Member of the Month: Mayhill Fowler

April 10, 2024

Hometown: DeLand, Florida

Current Position: Associate Professor, Department of History, Stetson University; Affiliated faculty, Program in Theater Studies, Ivan Franko National University of Lviv

Professional Interests: theater in Ukraine, cultural history, theater studies, gender history, Ukraine’s history, society, culture

 

Why did you decide to join the Shevchenko Scientific Society?

I would have loved to have joined years ago—so I am so grateful for being invited to join in summer 2021. I felt like the Society was acknowledging my contribution to the field of Ukrainian Studies, and I look forward to finding ways to contribute more to the Society.

What do you value about membership in the Society?

I value being a member of a community who is invested in the study of Ukraine. It is so profoundly important right now, precisely now, to convey the importance of the study of Ukraine to the greater public, and it is so important to support the community of scholars who are trying to advance Ukrainian studies. Last year I participated in a panel, “War/Art Balance: Deimperializing the Soviet Avant-Garde at the Time of Russia’s War on Ukraine, its Culture, and People,” which Oleh Kotsyuba organized at the Cooper Union in response to an exhibit there on Moscow’s VKhUTEMAS. It was a fascinating panel—and I hope that people who don’t know much about Ukraine actually heard us.

How did your interest in Ukrainian culture and society influence your career path?

My career is researching Ukrainian culture and society. I am not Ukrainian, not from the diaspora, and I came to Ukraine only in graduate school. But I did learn Ukrainian, have spent years in Ukraine researching and teaching, and now teach online in the theater studies program at Ivan Franko National University of Lviv (as well as trying to teach as much Ukraine as I can in the history department at Stetson!). I write on Ukraine, I publish on Ukraine, and present on Ukraine. My field is Ukrainian studies, so my career is studying Ukraine. Certainly, I began as a historian of the Soviet Union, like so many of us who aren’t from the diaspora or aren’t Ukrainian—but now I identify as a scholar of Ukrainian studies. Ukraine is a rich and important place that changes how we see many other questions, themes, and fields. Studying Ukraine can shift how we see theater history in Eastern Europe, for example.

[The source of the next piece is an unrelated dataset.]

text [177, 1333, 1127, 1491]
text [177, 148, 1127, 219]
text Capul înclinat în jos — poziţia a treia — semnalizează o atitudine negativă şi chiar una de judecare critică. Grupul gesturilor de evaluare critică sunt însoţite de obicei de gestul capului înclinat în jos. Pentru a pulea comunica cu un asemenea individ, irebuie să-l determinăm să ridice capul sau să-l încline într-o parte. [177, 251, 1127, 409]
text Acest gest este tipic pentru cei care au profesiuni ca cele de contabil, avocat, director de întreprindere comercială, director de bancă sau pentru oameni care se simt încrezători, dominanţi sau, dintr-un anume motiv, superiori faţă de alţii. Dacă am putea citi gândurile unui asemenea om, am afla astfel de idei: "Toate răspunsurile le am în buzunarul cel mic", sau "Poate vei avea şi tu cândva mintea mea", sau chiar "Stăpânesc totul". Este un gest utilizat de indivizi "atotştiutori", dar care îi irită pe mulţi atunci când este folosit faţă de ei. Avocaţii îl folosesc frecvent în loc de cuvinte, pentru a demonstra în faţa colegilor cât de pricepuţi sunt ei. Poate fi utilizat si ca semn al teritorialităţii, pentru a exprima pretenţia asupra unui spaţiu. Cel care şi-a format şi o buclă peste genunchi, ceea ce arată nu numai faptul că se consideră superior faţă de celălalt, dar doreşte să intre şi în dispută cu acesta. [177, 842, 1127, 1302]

What is your current research/work project?

I am working on two projects. First, I am finishing a book on women in theater called Theater Women: Place and Performance in 20th century Ukraine, which re-tells Ukrainian theater history through the lens of its women, Ukrainian, Polish, and Jewish. Second, I have a project I am figuring out on military theater in Soviet Ukraine called A Theater of Silence: War and Memory in Ukraine. It is about how societies tell war, and it is about the past, about World War II, but of course, I am interested in how we are telling the current Russian-Ukrainian war as well.

What career advice would you give to new members of the Shevchenko Scientific Society?

Keep studying Ukraine. It can get difficult because so many spaces still feel so Russia-centered, but we have to keep speaking about Ukraine, so that the larger public understands Ukraine as a place of a rich culture, and not simply a place of war and loss. So don’t lose heart, but connect with the rest of us.